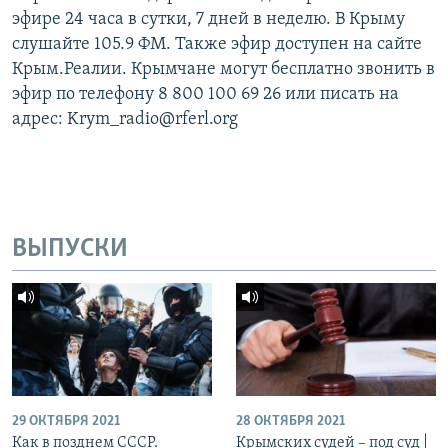
эфире 24 часа в сутки, 7 дней в неделю. В Крыму
слушайте 105.9 ФМ. Также эфир доступен на сайте
Крым.Реалии. Крымчане могут бесплатно звонить в
эфир по телефону 8 800 100 69 26 или писать на
адрес: Krym_radio@rferl.org
ВЫПУСКИ
29 ОКТЯБРЯ 2021
28 ОКТЯБРЯ 2021
Как в позднем СССР.
Крымских судей – под суд |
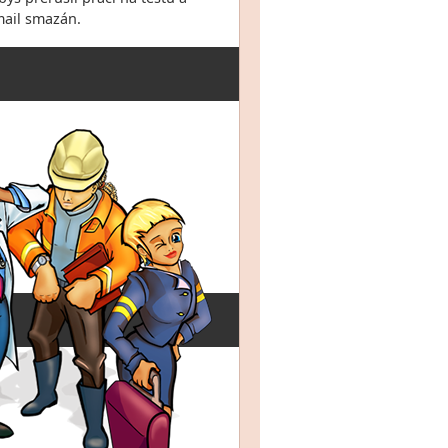
mail smazán.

-- -- --

(TASK TO CARRY OUT): Convert the text read from the listing into a numbered list with one line per item, skipping any blank lines and leaving out the pictures.

(WRITTEN RESPONSE):
1. эфире 24 часа в сутки, 7 дней в неделю. В Крыму
2. слушайте 105.9 ФМ. Также эфир доступен на сайте
3. Крым.Реалии. Крымчане могут бесплатно звонить в
4. эфир по телефону 8 800 100 69 26 или писать на
5. адрес: Krym_radio@rferl.org
6. ВЫПУСКИ
7. 29 ОКТЯБРЯ 2021
8. 28 ОКТЯБРЯ 2021
9. Как в позднем СССР.
10. Крымских судей – под суд |
11. mail smazán.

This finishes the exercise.